Manatee County Commissioner Carol Whitmore said the county will be taking on Bishop’s staff. When fully operational Bishop can handle nearly 400 animals.
Whitmore said the Bishop Foundation built the new building to accommodate growth in west Bradenton. Even with Bishop coming online, Whitmore and Pratt both said the need for a shelter in East County is still there. Commissioners approved $6 million for a new shelter in East County as part of their five-year Capital Improvement Plan last month.
“One-hundred percent sure we will,” Whitmore said of building an East County facility.
However, Manatee County Commissioner Vanessa Baugh called the donation “an answer to prayers" that might slow down the need for an East County facility.
“It’s necessary and it’s also very helpful to the county," Baugh said, "because it’s $8 million we don’t have to spend to build a new one.”
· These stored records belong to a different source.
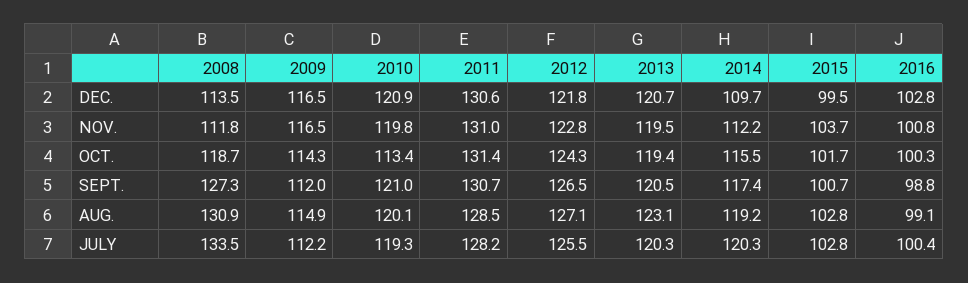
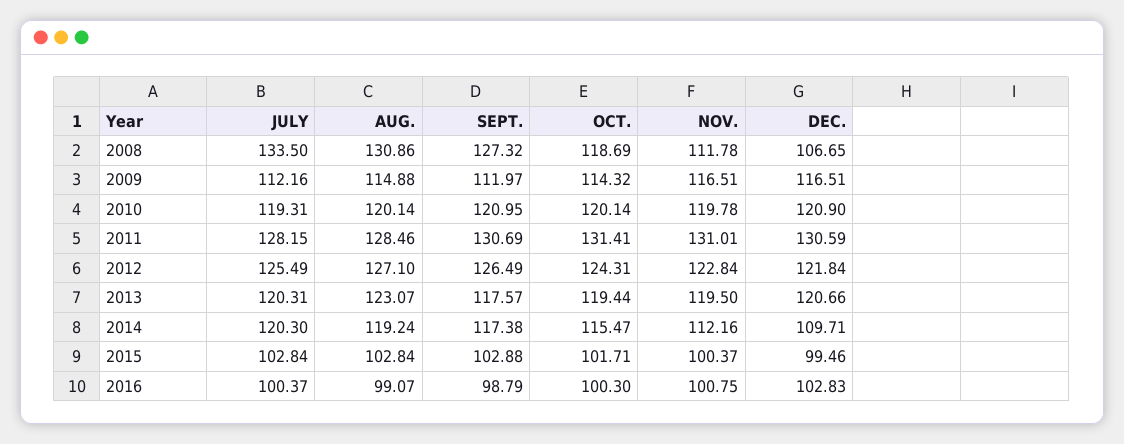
  {
    "2008": {
-     "DEC.": 113.5,
+     "DEC.": 106.65,
      "NOV.": 111.78,
      "OCT.": 118.69,
      "SEPT.": 127.32,
      "AUG.": 130.86,
      "JULY": 133.5
    },
    "2009": {
      "DEC.": 116.51,
      "NOV.": 116.51,
      "OCT.": 114.32,
      "SEPT.": 111.97,
      "AUG.": 114.88,
      "JULY": 112.16
    },
    "2010": {
      "DEC.": 120.9,
      "NOV.": 119.78,
-     "OCT.": 113.4,
+     "OCT.": 120.14,
      "SEPT.": 120.95,
      "AUG.": 120.14,
      "JULY": 119.31
    },
    "2011": {
      "DEC.": 130.59,
      "NOV.": 131.01,
      "OCT.": 131.41,
      "SEPT.": 130.69,
      "AUG.": 128.46,
      "JULY": 128.15
    },
    "2012": {
      "DEC.": 121.84,
      "NOV.": 122.84,
      "OCT.": 124.31,
      "SEPT.": 126.49,
      "AUG.": 127.1,
      "JULY": 125.49
    },
    "2013": {
      "DEC.": 120.66,
      "NOV.": 119.5,
      "OCT.": 119.44,
-     "SEPT.": 120.5,
+     "SEPT.": 117.57,
      "AUG.": 123.07,
      "JULY": 120.31
    },
    "2014": {
      "DEC.": 109.71,
      "NOV.": 112.16,
      "OCT.": 115.47,
      "SEPT.": 117.38,
      "AUG.": 119.24,
      "JULY": 120.3
    },
    "2015": {
      "DEC.": 99.46,
-     "NOV.": 103.7,
+     "NOV.": 100.37,
      "OCT.": 101.71,
-     "SEPT.": 100.7,
+     "SEPT.": 102.88,
      "AUG.": 102.84,
      "JULY": 102.84
    },
    "2016": {
      "DEC.": 102.83,
      "NOV.": 100.75,
      "OCT.": 100.3,
      "SEPT.": 98.79,
      "AUG.": 99.07,
      "JULY": 100.37
    }
  }

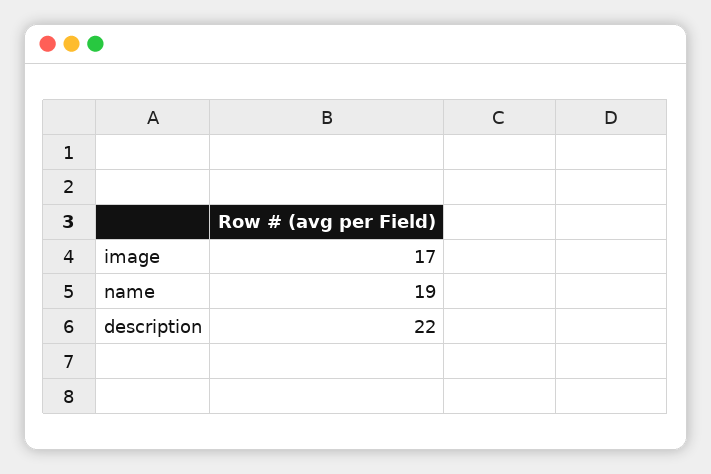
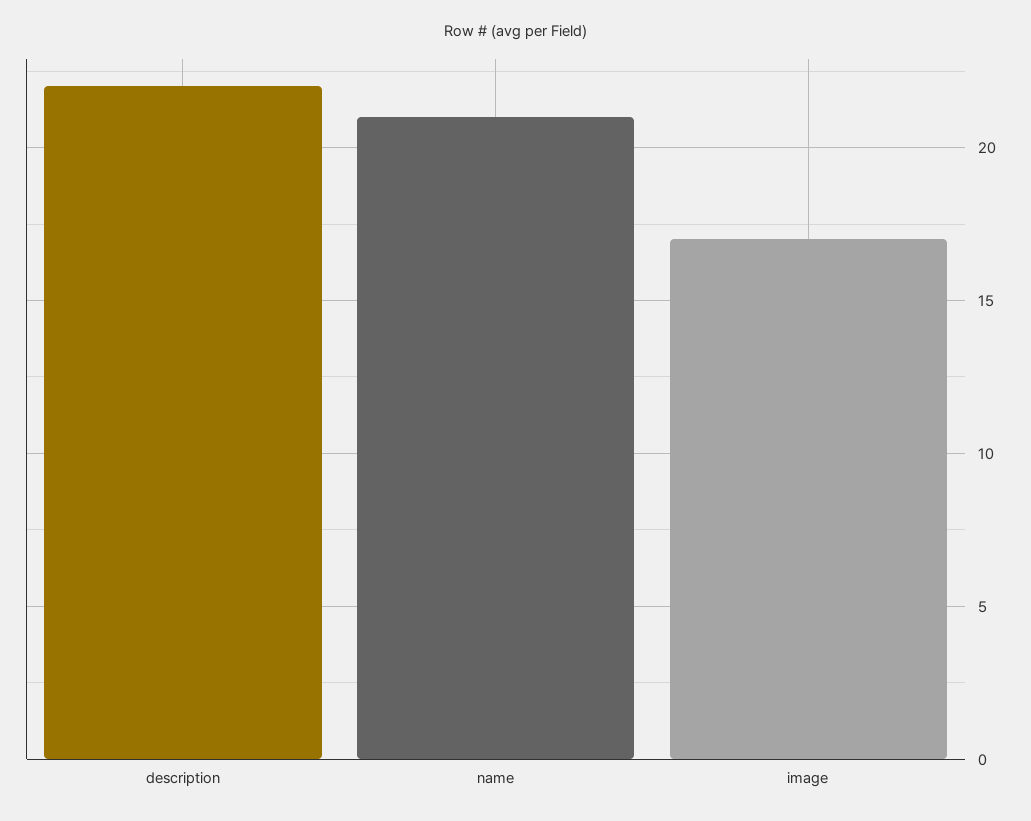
  {
    "image": 17,
-   "name": 19,
+   "name": 21,
    "description": 22
  }

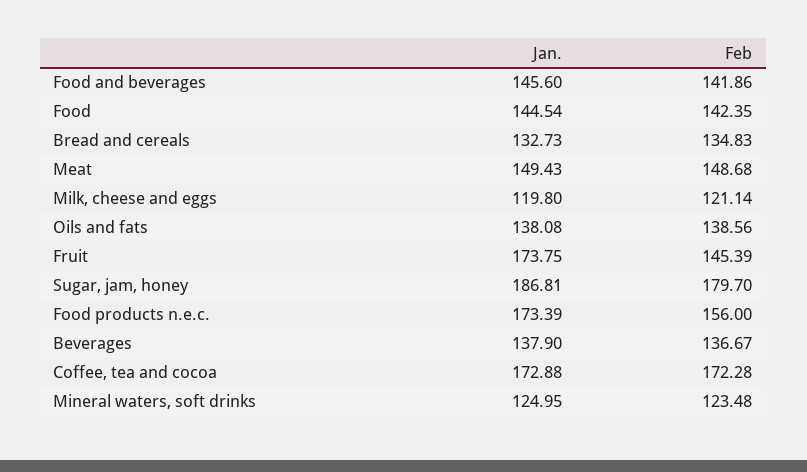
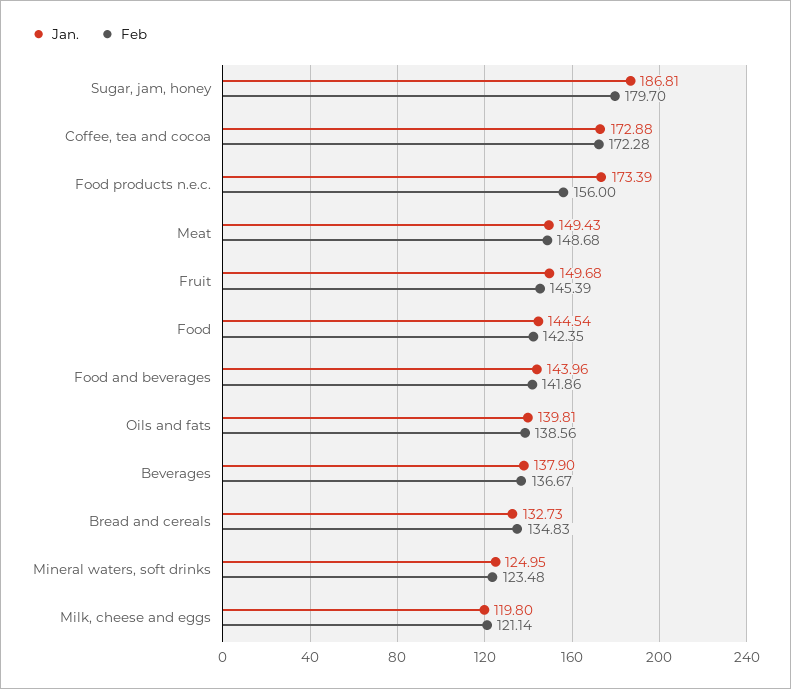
  {
    "Jan.": {
-     "Food and beverages": 145.6,
+     "Food and beverages": 143.96,
      "Food": 144.54,
      "Bread and cereals": 132.73,
      "Meat": 149.43,
      "Milk, cheese and eggs": 119.8,
-     "Oils and fats": 138.08,
+     "Oils and fats": 139.81,
-     "Fruit": 173.75,
+     "Fruit": 149.68,
      "Sugar, jam, honey": 186.81,
      "Food products n.e.c.": 173.39,
      "Beverages": 137.9,
      "Coffee, tea and cocoa": 172.88,
      "Mineral waters, soft drinks": 124.95
    },
    "Feb": {
      "Food and beverages": 141.86,
      "Food": 142.35,
      "Bread and cereals": 134.83,
      "Meat": 148.68,
      "Milk, cheese and eggs": 121.14,
      "Oils and fats": 138.56,
      "Fruit": 145.39,
      "Sugar, jam, honey": 179.7,
      "Food products n.e.c.": 156,
      "Beverages": 136.67,
      "Coffee, tea and cocoa": 172.28,
      "Mineral waters, soft drinks": 123.48
    }
  }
Baugh said she wanted to take a wait-and-see approach on how the Bishop shelter would affect Animal Services. If built, Whitmore said an East County shelter would be located on county-owned property south of State Road 64, across the street from Carlos E. Haile Middle School and School House Drive.
“I think it's ridiculous to think about building another shelter at this point, particularly in a different location,” Baugh said. “When we have the Palmetto shelter that we could do several things with, we could either refurbish it, redo it, or we could tear down and rebuild.”
Whitmore sees the Bishop Animal Shelter as more as a necessary first step.
“It'll be phenomenal,” Whitmore said of the Bishop Animal Shelter. “We’ll be able to operate in a professional room versus a closet, so that's a big step up. And also, their capacity is about the same as what we have in Palmetto now so that'll help.”